*Task requirements*
Go over the lines below, and when one contains the word "Left", copy it.

= = = = = = =

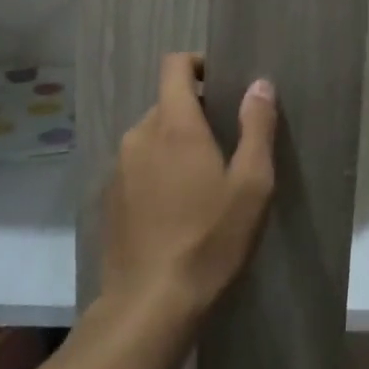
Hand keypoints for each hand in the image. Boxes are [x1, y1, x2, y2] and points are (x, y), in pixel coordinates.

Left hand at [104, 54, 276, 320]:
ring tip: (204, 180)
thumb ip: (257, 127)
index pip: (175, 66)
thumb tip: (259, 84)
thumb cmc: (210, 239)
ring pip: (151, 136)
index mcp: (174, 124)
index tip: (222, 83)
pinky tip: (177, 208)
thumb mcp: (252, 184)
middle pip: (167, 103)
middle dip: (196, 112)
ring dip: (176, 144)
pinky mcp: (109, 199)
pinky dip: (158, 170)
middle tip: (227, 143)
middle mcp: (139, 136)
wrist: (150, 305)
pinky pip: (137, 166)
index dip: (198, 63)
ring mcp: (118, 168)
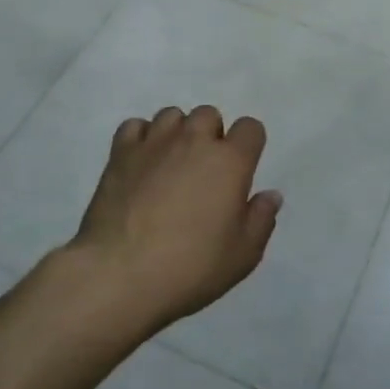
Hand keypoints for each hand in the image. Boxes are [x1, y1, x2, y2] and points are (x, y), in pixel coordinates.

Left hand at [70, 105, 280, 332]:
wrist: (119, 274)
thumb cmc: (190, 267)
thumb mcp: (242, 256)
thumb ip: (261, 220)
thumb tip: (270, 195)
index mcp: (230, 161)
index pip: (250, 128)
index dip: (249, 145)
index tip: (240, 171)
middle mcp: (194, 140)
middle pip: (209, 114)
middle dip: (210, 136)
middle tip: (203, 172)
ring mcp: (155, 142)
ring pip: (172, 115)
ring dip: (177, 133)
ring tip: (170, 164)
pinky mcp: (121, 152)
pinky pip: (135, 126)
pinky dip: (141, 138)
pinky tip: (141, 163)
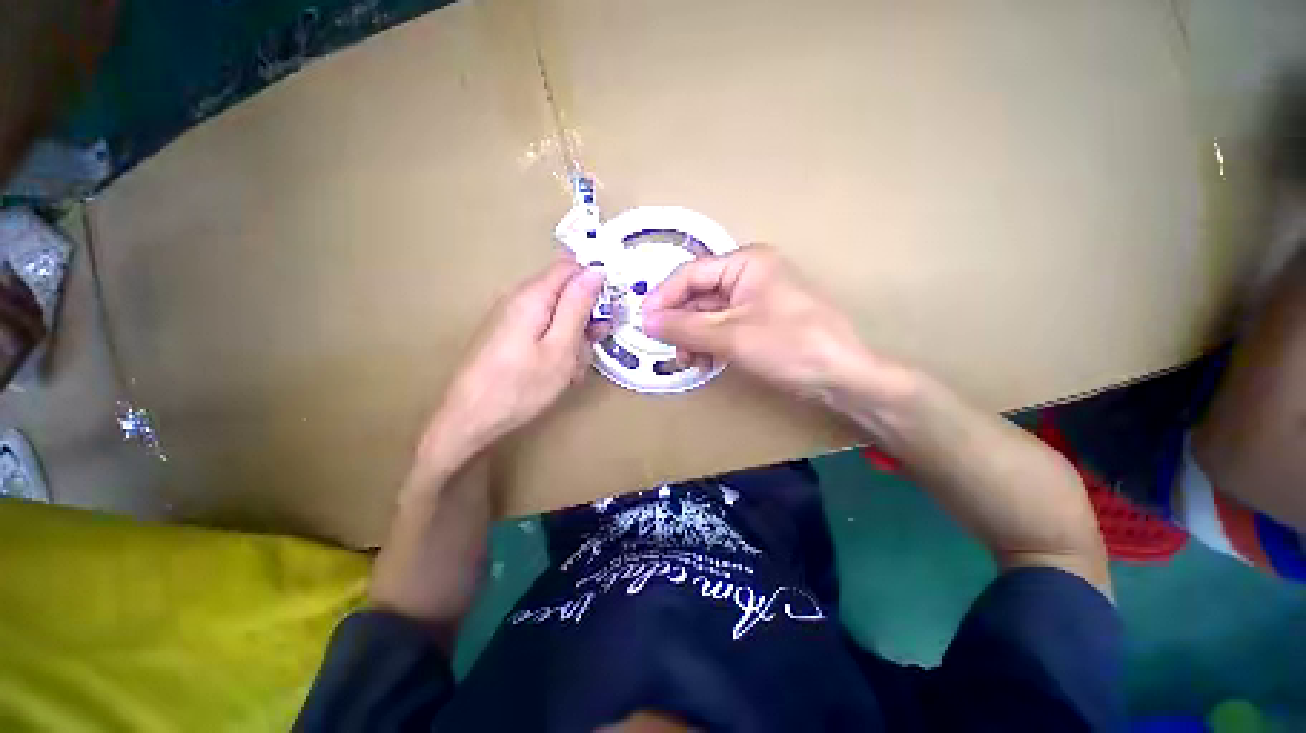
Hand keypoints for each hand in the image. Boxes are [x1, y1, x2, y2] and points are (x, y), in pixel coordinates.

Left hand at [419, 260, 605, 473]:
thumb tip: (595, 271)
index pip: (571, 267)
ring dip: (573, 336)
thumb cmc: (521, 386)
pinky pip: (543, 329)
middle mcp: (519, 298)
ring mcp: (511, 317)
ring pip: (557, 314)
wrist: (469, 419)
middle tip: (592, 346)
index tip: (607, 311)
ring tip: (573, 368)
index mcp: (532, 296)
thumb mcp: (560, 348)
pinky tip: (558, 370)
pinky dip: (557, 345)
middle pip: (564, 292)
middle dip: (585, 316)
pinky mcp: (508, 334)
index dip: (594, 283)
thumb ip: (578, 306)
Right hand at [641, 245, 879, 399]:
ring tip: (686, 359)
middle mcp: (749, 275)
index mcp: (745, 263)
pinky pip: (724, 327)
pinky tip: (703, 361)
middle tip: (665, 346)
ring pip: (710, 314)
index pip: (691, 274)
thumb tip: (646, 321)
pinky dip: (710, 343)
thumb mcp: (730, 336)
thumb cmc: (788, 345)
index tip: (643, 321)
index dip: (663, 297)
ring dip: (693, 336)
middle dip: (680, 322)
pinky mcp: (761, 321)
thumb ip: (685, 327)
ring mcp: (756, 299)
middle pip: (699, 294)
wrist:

= = = = = = =

*Exercise answer*
Left hand at [104, 54, 276, 320]:
Left hand at [70, 105, 280, 332]:
Left hand at [419, 260, 605, 473]:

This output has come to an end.